Exercise passage: Begin

I would just think by now (over a year) he would have grown a pair. Even a small pair.


----------



## tom67 (Oct 2, 2012)

LostViking said:


> Why the fvck are you friends with a person who would do this?
> _Posted via Mobile Device_


:slap::slap::banghead:


----------



## Rugs (Apr 12, 2013)

Rugs said:


> I use the term loosely. My husband was a serial cheater so I one: like to hear the cheaters silly rationalizations and two, I'm the one who got her to come clean and get both into IC but nothing seems to be opening any eyes.


Why can't someone try to help a friend in need? I got her to come clean and enter both in IC.


----------



## LostViking (Mar 26, 2013)

Just back off. Let them sort it out. You can't change her husband. If he's a milquetoast then that is what he is. Some men go their whole lives without their testicles dropping. It is what it is.
_Posted via Mobile Device_


----------



## Miarosco (Sep 24, 2013)

Exercise passage: End
Information supplied: Begin

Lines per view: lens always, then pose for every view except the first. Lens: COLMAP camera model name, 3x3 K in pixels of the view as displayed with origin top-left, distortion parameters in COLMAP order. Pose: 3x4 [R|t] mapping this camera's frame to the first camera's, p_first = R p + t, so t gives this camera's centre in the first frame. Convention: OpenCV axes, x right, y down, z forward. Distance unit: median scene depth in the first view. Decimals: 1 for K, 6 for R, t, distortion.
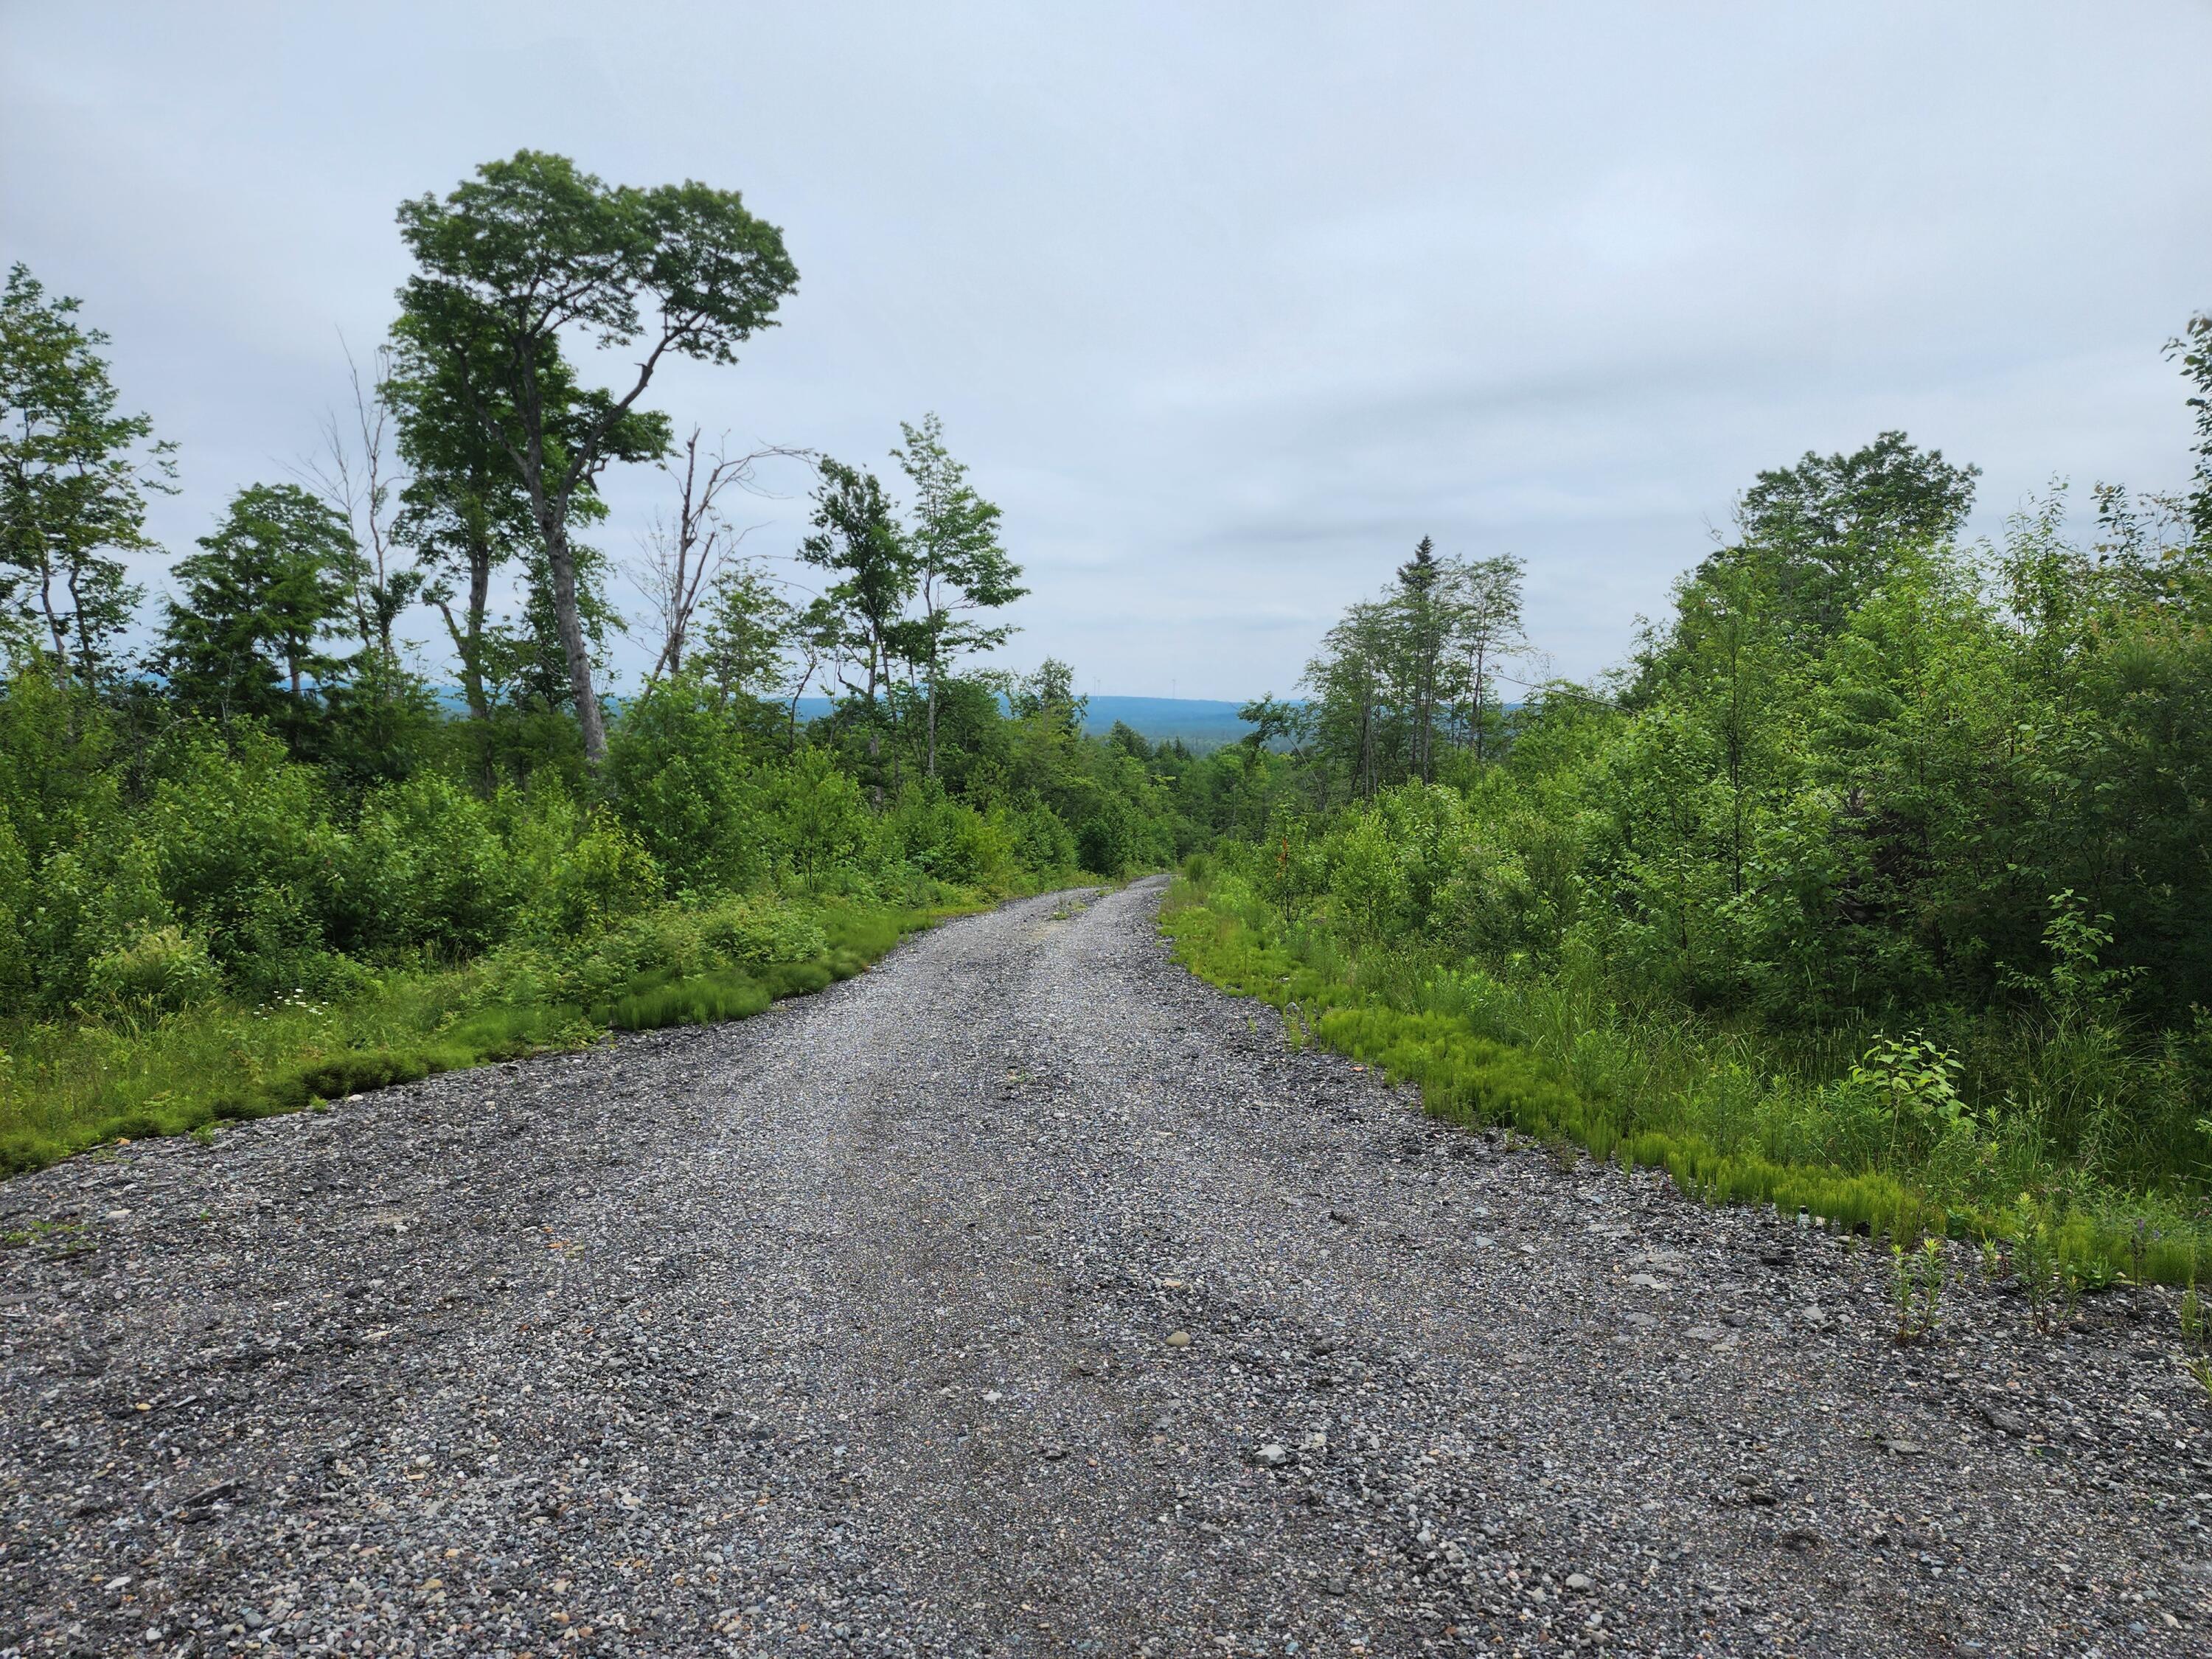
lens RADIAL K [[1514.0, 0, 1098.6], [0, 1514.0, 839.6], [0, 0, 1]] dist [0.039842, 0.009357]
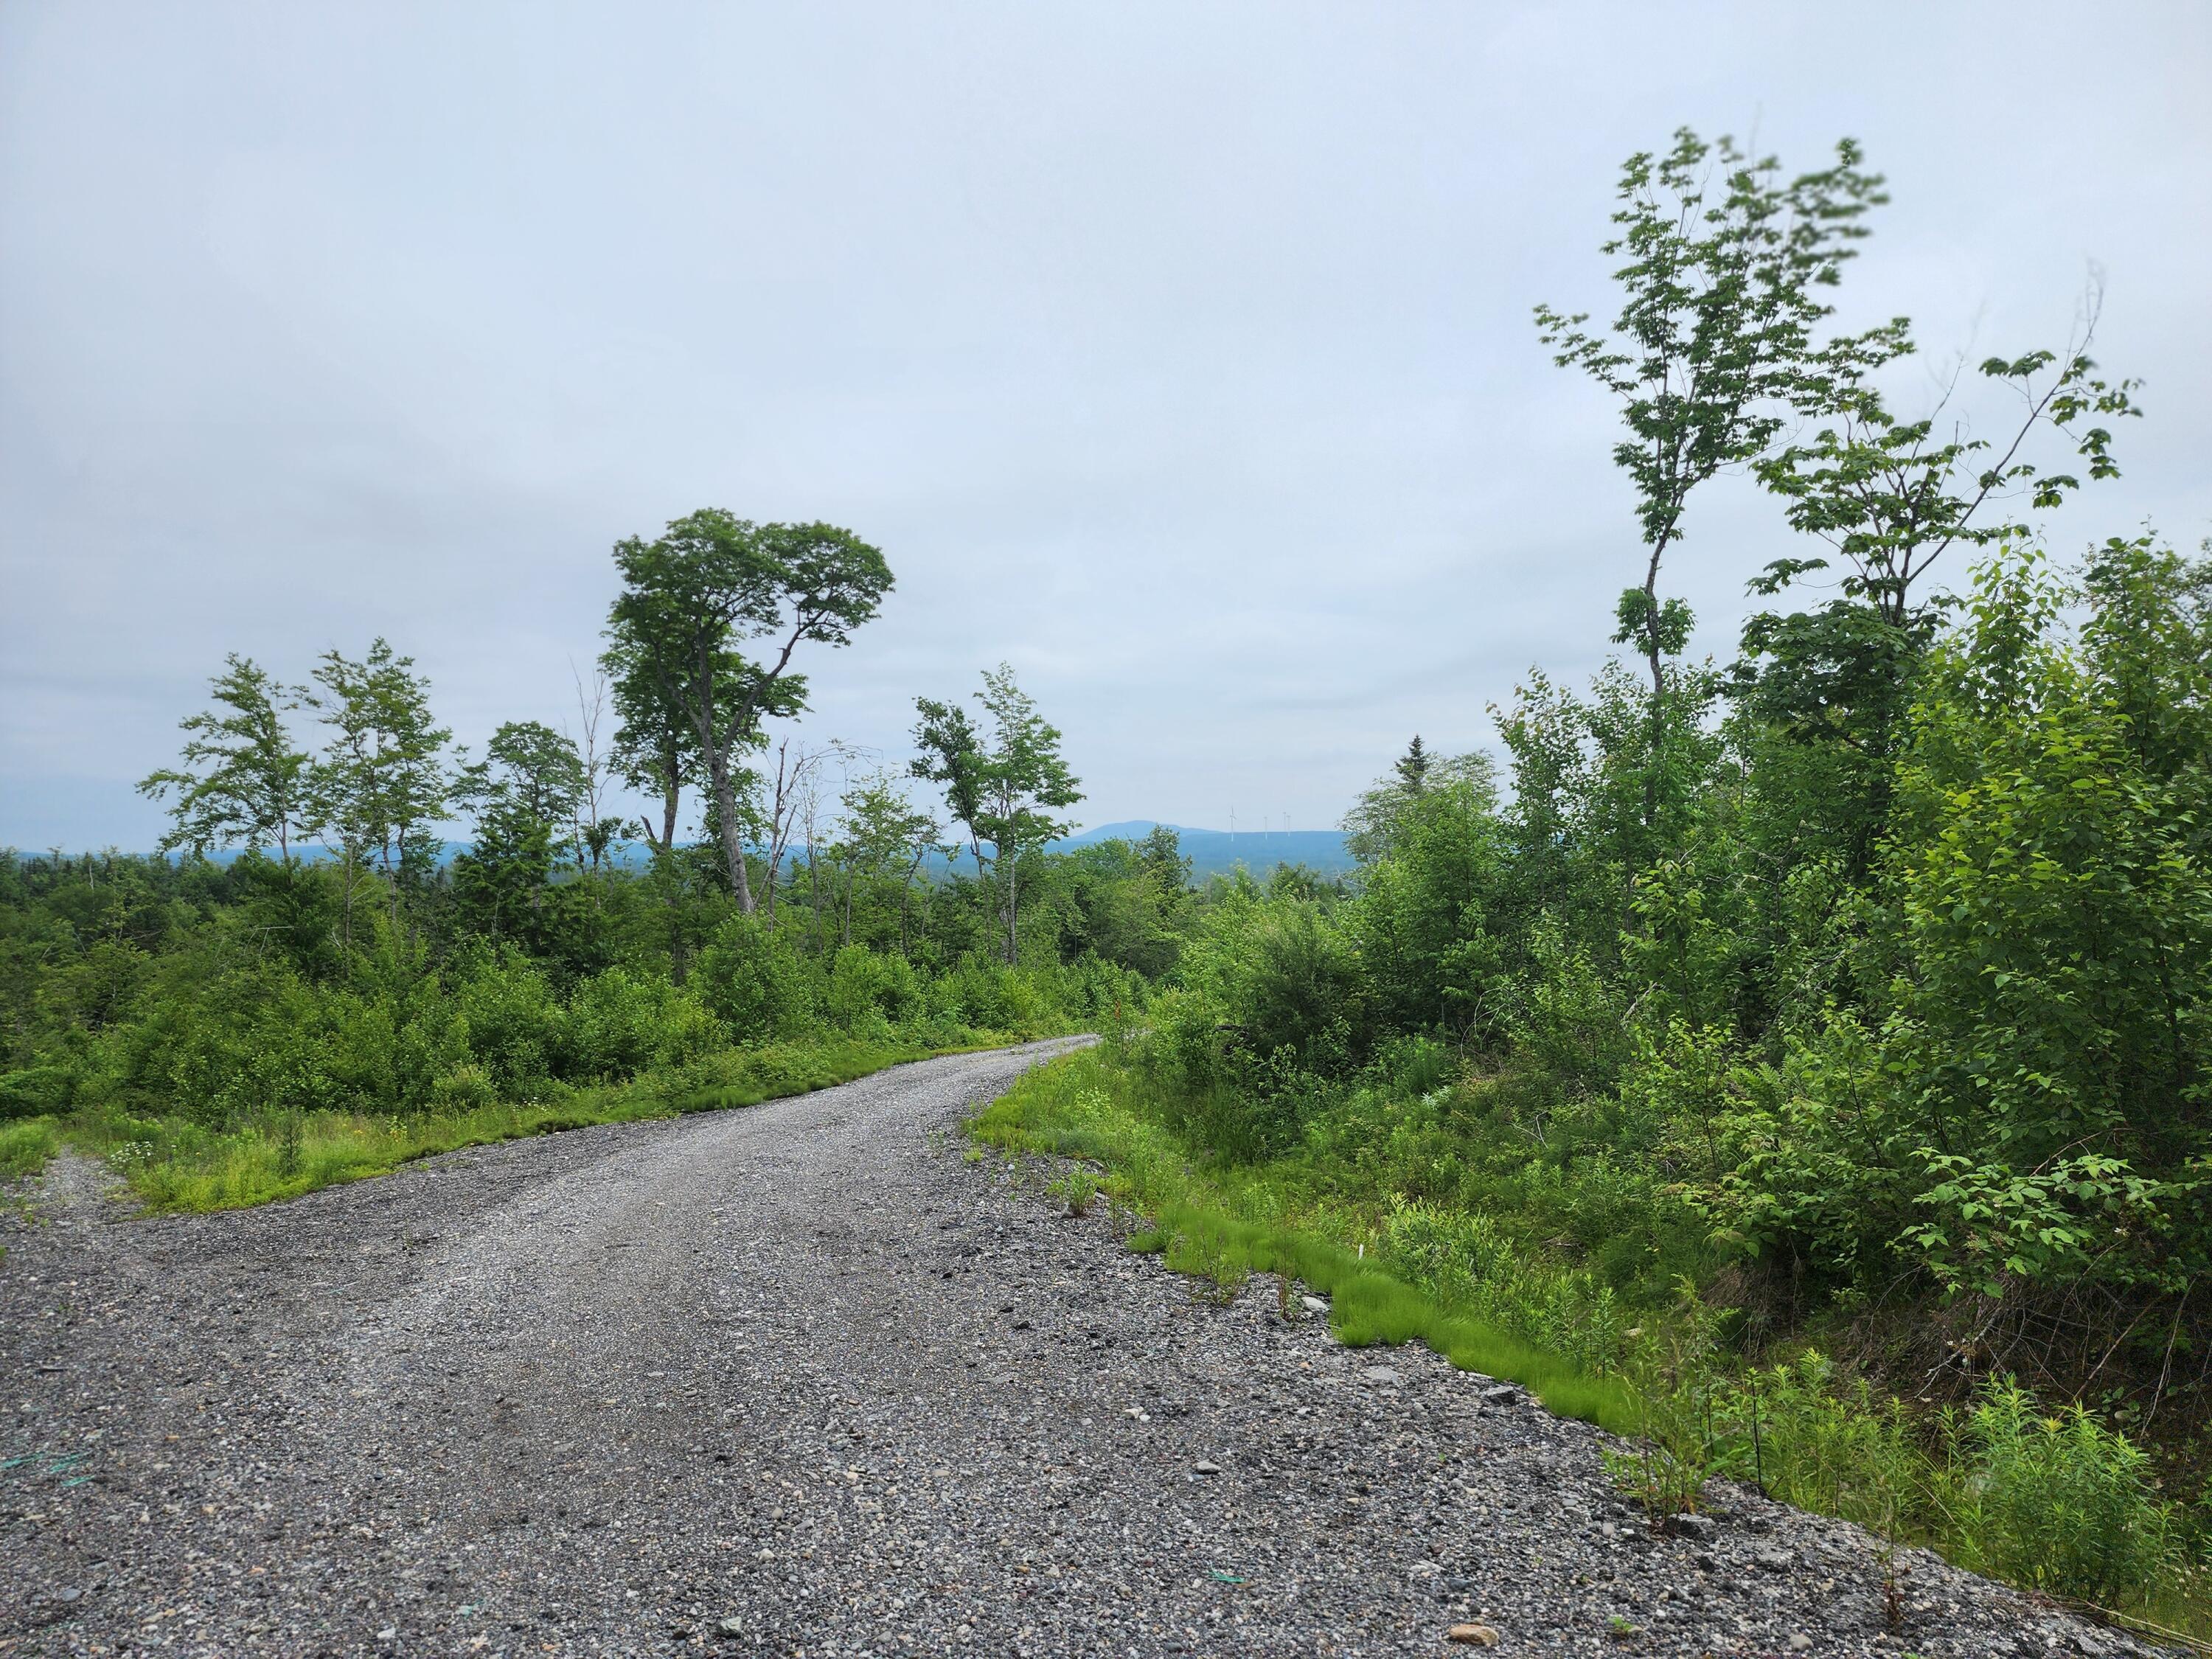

Information supplied: End

Try it: Pick up the forum thread about a friend's affair and continue it from its last line. This task does not use the data.

Answer section:
I am in a similar situation as ur friend. I don't think people should pass judgement until they know entire situation. Most people wouldn't understand. I caught my husband ****ing my best friend and was devastated. They carried on for another 2 months. I am in serious med situation and am unable to have sex. People hav already made fun of me on this but they don't know just like u all don't know truly what's going on with ur friend


----------



## ThePheonix (Jan 3, 2013)

The guy has relegated himself to a tenant with room and board. There's no love loss on either side. He need a place to stay. What the old saying about change the things you can and accept the things you can't.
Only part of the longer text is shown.